18 Ne pas se tirer de balle dans le pied. Les mensonges, les rodomontades (tout est sous contrôle..., ce sont de purs fantasmes de gens mal informés..), les effets d'annonce sont les pires ennemis. Le pire est de se contredire ou d'être contredit par la réalité. Faire des promesses que l'on est certain de ne pas pouvoir tenir est presque aussi grave.

19 Chronométrer et adapter. Le premier critique est le temps. Réagir trop vite implique le risque d'erreur, de démenti, d'incohérence. Réagir trop tard, c'est favoriser la panique ou la désinformation.

20 Ne pas donner l'impression de fuir ses responsabilités ou de chercher des boucs émissaires : c'est souvent contre productif.

 21 Préciser. Les termes vagues ou les qualificatifs qui n'ont pas forcément le même sens pour tous les interlocuteurs ("probabilité scientifiquement mesurable", "dommage inévitable", "risque acceptable"...) sont à proscrire. Par ailleurs, une crise se déroulant par définition dans un contexte d'information imparfaite, changeante, contestée et incomplète, il faut mettre l'accent sur la précision des premières informations recueillies (la vérification, l'évaluation de la source...) qui peuvent être la source de nombreuses erreurs ultérieures. Sans compter un petit détail idiot : une minuscule erreur sur un fait, une date, un nom, une chronologie... peut agacer ou décrédibiliser tout un discours exact sur le reste.

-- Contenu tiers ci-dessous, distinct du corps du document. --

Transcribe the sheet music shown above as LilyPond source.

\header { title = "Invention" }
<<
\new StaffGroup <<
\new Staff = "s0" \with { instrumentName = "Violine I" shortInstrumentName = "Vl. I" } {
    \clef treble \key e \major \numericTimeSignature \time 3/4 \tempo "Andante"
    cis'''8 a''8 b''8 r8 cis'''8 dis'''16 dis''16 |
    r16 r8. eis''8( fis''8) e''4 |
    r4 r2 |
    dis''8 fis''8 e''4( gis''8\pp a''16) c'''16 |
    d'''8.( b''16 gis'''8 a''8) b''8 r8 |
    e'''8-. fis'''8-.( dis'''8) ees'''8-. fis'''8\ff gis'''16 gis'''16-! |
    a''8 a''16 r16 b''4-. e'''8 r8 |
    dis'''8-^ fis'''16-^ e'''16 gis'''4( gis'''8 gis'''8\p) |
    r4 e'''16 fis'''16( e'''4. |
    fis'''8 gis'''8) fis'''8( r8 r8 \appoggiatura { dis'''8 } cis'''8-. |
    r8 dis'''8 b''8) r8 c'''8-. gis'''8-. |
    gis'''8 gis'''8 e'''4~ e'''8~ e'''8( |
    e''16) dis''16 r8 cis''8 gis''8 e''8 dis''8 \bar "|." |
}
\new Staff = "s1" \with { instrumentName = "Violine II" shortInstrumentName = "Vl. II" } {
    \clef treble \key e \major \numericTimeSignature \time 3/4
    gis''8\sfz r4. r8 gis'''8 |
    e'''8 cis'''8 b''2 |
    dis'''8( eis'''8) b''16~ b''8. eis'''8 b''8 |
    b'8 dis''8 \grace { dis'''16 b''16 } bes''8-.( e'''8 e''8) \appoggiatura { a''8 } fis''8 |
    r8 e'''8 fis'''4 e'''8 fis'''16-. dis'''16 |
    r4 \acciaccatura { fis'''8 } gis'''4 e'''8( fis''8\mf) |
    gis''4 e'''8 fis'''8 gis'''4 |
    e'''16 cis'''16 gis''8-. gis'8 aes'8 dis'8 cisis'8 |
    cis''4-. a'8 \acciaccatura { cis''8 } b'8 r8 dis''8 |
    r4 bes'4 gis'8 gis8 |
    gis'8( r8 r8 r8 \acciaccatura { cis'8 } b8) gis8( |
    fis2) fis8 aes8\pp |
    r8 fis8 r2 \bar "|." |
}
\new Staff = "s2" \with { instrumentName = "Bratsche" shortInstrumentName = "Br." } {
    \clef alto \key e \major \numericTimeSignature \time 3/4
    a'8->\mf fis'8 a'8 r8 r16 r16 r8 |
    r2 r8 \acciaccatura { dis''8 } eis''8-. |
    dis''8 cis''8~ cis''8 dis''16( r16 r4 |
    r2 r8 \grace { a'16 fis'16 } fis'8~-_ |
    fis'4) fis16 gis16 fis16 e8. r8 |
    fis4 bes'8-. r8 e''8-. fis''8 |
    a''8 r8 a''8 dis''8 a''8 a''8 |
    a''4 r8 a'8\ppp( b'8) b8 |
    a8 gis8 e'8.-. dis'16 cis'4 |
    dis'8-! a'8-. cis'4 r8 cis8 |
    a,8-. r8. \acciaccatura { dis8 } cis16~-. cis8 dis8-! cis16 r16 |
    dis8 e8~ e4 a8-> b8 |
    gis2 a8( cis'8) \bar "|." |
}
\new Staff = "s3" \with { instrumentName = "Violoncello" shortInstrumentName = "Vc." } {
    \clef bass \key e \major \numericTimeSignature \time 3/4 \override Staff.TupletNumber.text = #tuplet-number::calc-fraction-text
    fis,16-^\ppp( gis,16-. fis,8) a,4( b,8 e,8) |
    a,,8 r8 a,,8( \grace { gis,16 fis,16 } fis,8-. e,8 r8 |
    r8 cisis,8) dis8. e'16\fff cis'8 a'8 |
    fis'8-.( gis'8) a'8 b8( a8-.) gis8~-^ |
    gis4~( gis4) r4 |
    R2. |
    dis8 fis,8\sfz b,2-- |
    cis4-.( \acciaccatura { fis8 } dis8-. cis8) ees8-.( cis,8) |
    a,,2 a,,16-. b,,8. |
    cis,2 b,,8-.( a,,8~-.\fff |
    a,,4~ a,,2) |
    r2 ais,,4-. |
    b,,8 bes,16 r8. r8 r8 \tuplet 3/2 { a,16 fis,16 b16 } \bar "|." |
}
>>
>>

22 Penser au rapport avec les autres. La relation humaine, la faculté de s'identifier à son interlocuteur, le sens de ce qui est approprié dans le contexte (par exemple la façon de manier l'humour), le rôle de l'émotion sont au moins aussi importants que le contenu factuel de ce que l'on dit.

23 Décider del'"agenda" autant que possible : qui détermine ce qui est important, ce qui est urgent, ce qui doit être mis en relief ou au contraire négligé ou relativisé ?

24 Éviter les tentations intellectuelles. Pas de pensée magique (prendre ses vœux pour des réalités) mais pas de soulagement trop rapide non plus.

25 Exploiter le retour d'expérience et l'analyse de la crise afin d'être prêts pour la crise suivante.